In a transition that continues to take place over multiple offseasons, the Panthers have let go of two longtime members of their football operations staff as both Director of Football Operations Bryan Porter and Executive Director of Football Staff Mark Carrier, a league source informed The Riot Report Friday afternoon.
A team spokesman confirmed the moves.
Porter got his start with the team as an intern under former assistant general manager Brandon Beane in 2001 and has climbed the ladder of the organization over the past two decades. Porter was one of the longest-tenured personnel on the football operations staff.
Mark Carrier was originally hired as the team’s director of player engagement in 2011 and was named senior advisor to the general manager in July of 2018 before transitioning to Executive Director of Football Staff in May of 2019. Carrier played 12 seasons at wide receiver in the NFL, including the final four seasons of his career with the Panthers from 1995 to 1998. In Carolina’s inaugural season in 1995, Carrier notched a 1,000-yard receiving season and still ranks seventh in team history in career receiving yards with 2,547.
These moves come after the team hired the seventh general manager in franchise history earlier this month when Scott Fitterer agreed to helm the front office. David Tepper, who bought the team in 2017, said that he envisioned a more streamlined operation at Bank of America Stadium.
“I’m trying to figure out what should be the right structure for an organization today,” Tepper told Darin Gantt when Fitterer was hired. “Just because there’s been the same structure in the NFL forever in a lot of places doesn’t mean it should be the same structure now.”
“Five offices, so everybody has to go through that area, so we have better integration through the whole organization,” he said. “So there’s just a lot of things I may want to change at this point in time. . . .”
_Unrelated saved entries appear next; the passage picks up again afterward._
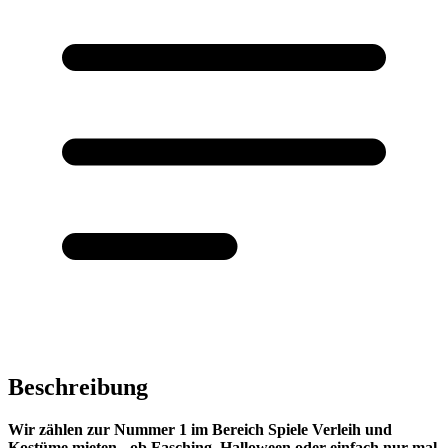
Beschreibung
Wir zählen zur Nummer 1 im Bereich Spiele Verleih und
Kostüme mieten - ob Fasching, Halloween oder einfach nur mal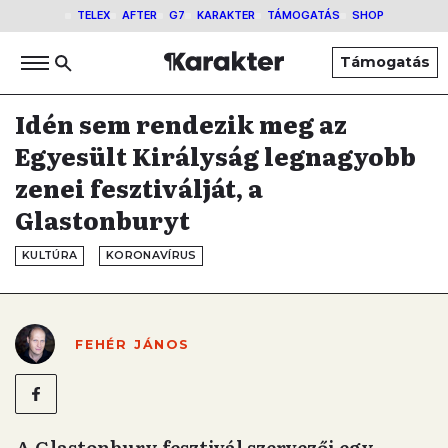
TELEX
AFTER
G7
KARAKTER
TÁMOGATÁS
SHOP
Támogatás
Idén sem rendezik meg az
Egyesült Királyság legnagyobb
zenei fesztiválját, a
Glastonburyt
KULTÚRA
KORONAVÍRUS
FEHÉR JÁNOS
A Glastonbury fesztivál szervezői egy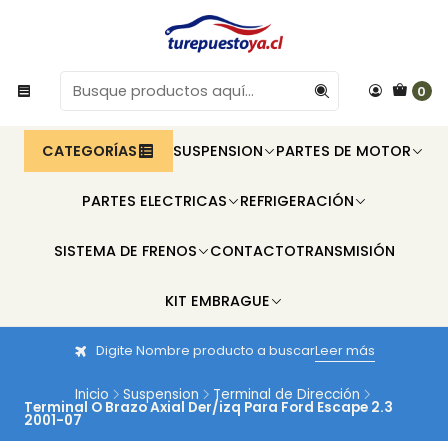
0
CATEGORÍAS
SUSPENSION
PARTES DE MOTOR
PARTES ELECTRICAS
REFRIGERACIÓN
SISTEMA DE FRENOS
CONTACTO
TRANSMISIÓN
KIT EMBRAGUE
Digite Nombre producto a buscar
Leer más
Inicio
Suspension
Terminal de Dirección
Terminal O Brazo Axial Der/izq Para Ford Escape 2.3
2001-07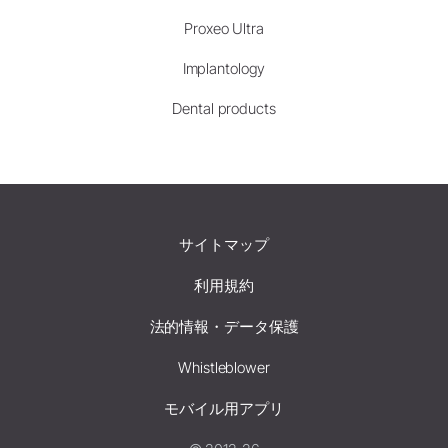
Proxeo Ultra
Implantology
Dental products
サイトマップ
利用規約
法的情報・データ保護
Whistleblower
モバイル用アプリ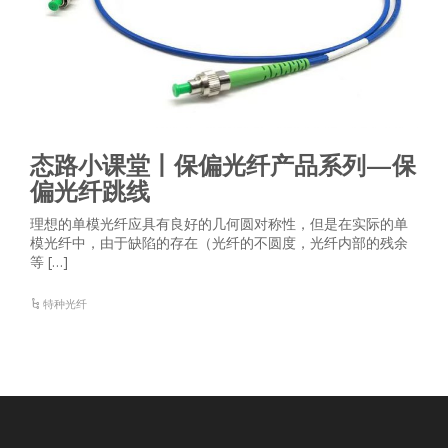
态路小课堂丨保偏光纤产品系列—保
偏光纤跳线
理想的单模光纤应具有良好的几何圆对称性，但是在实际的单
模光纤中，由于缺陷的存在（光纤的不圆度，光纤内部的残余
等 […]
特种光纤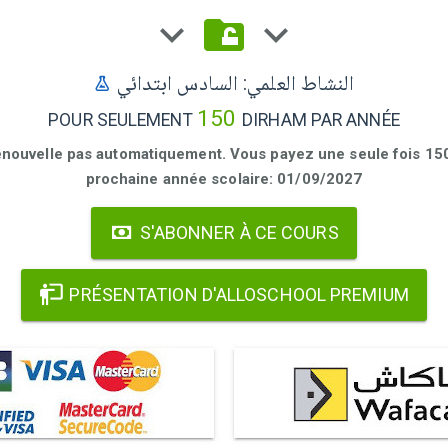
النشاط العلمي: السادس ابتدائي
150
POUR SEULEMENT
DIRHAM PAR ANNÉE
enouvelle pas automatiquement. Vous payez une seule fois 150 
prochaine année scolaire: 01/09/2027
S'ABONNER À CE COURS
PRÉSENTATION D'ALLOSCHOOL PREMIUM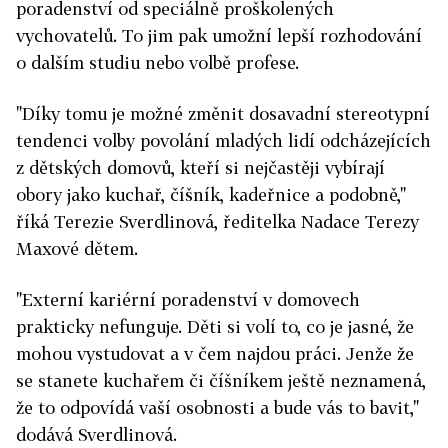
poradenství od speciálně proškolených
vychovatelů. To jim pak umožní lepší rozhodování
o dalším studiu nebo volbě profese.
"Díky tomu je možné změnit dosavadní stereotypní
tendenci volby povolání mladých lidí odcházejících
z dětských domovů, kteří si nejčastěji vybírají
obory jako kuchař, číšník, kadeřnice a podobně,"
říká Terezie Sverdlinová, ředitelka Nadace Terezy
Maxové dětem.
"Externí kariérní poradenství v domovech
prakticky nefunguje. Děti si volí to, co je jasné, že
mohou vystudovat a v čem najdou práci. Jenže že
se stanete kuchařem či číšníkem ještě neznamená,
že to odpovídá vaší osobnosti a bude vás to bavit,"
dodává Sverdlinová.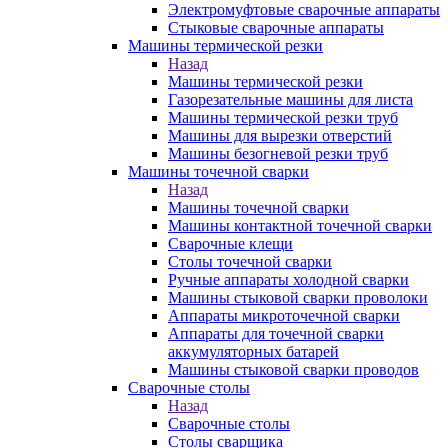
Электромуфтовые сварочные аппараты
Стыковые сварочные аппараты
Машины термической резки
Назад
Машины термической резки
Газорезательные машины для листа
Машины термической резки труб
Машины для вырезки отверстий
Машины безогневой резки труб
Машины точечной сварки
Назад
Машины точечной сварки
Машины контактной точечной сварки
Сварочные клещи
Столы точечной сварки
Ручные аппараты холодной сварки
Машины стыковой сварки проволоки
Аппараты микроточечной сварки
Аппараты для точечной сварки
аккумуляторных батарей
Машины стыковой сварки проводов
Сварочные столы
Назад
Сварочные столы
Столы сварщика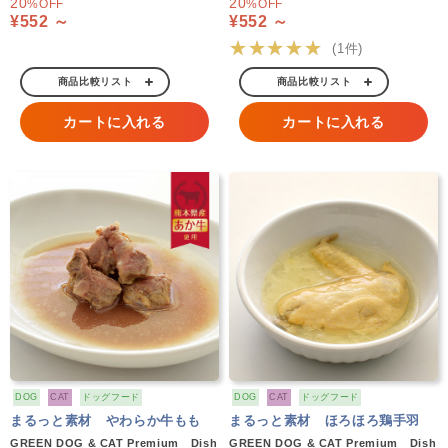
20
20
%OFF
%OFF
¥552 ～
¥552 ～
★★★★★
(1件)
商品比較リスト
商品比較リスト
カートに入れる
カートに入れる
DOG
CAT
ドッグフード
DOG
CAT
ドッグフード
まるっと素材 やわらか牛もも
まるっと素材 ほろほろ鶏手羽
GREEN DOG & CAT Premium Dish
GREEN DOG & CAT Premium Dish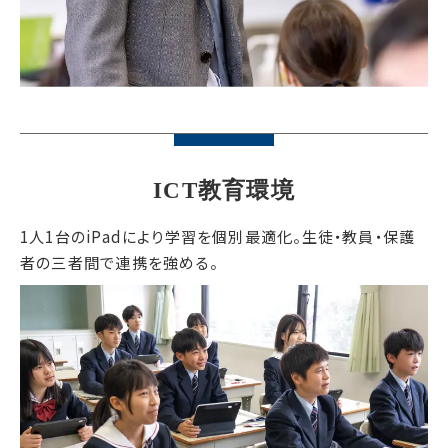
ICT教育環境
1人1台のiPadにより学習を個別最適化。生徒・教員・保護
者の三者間で連携を強める。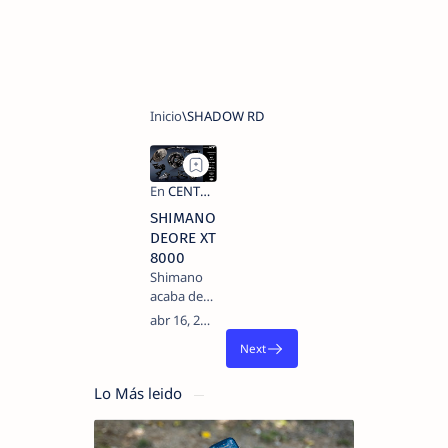
SHIMANO
DEORE XT
8000
Shimano
acaba de
presentar
su nuevo
grupo de
mountain
bike en el
Lo Más leido
mercado,
un grupo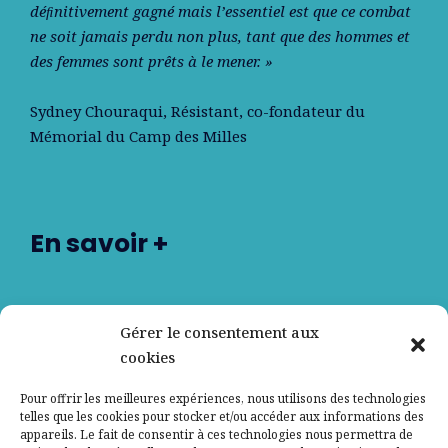
déﬁnitivement gagné mais l’essentiel est que ce combat
ne soit jamais perdu non plus, tant que des hommes et
des femmes sont prêts à le mener. »
Sydney Chouraqui
, Résistant, co-fondateur du
Mémorial du Camp des Milles
En savoir +
Nos partenaires
Gérer le consentement aux
cookies
Qui sommes-nous ?
Pour offrir les meilleures expériences, nous utilisons des technologies
telles que les cookies pour stocker et/ou accéder aux informations des
Contactez-nous
appareils. Le fait de consentir à ces technologies nous permettra de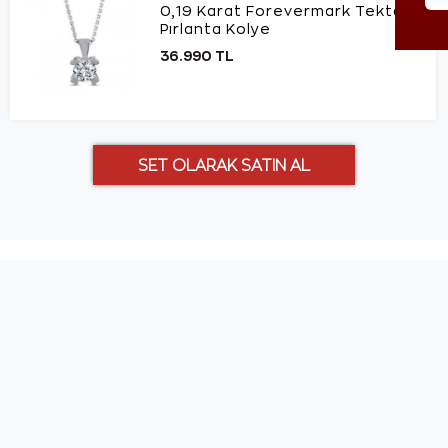
0,19 Karat Forevermark Tektaş
Pırlanta Kolye
36.990 TL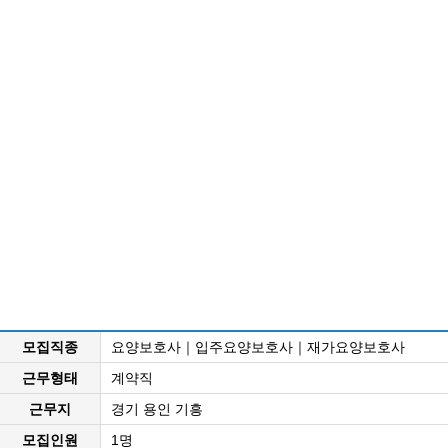
모집직종
요양보호사｜입주요양보호사｜재가요양보호사
근무형태
계약직
근무지
경기 용인 기흥
모집인원
1명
“Absolutely you have the GM evaluating player personnel and involved collaboratively with the head coach and also with some input going both ways between coach and GM. I want input running freely throughout the organization with people working together.”
With the addition of a new general manager to the new owner and new head coach, changes to the staff will continue as the team transitions to a new era. Possible additions to the front office staff under the new GM include former linebacker Dan Morgan, who previously worked with Fitterer in Seattle from 2010 to 2018.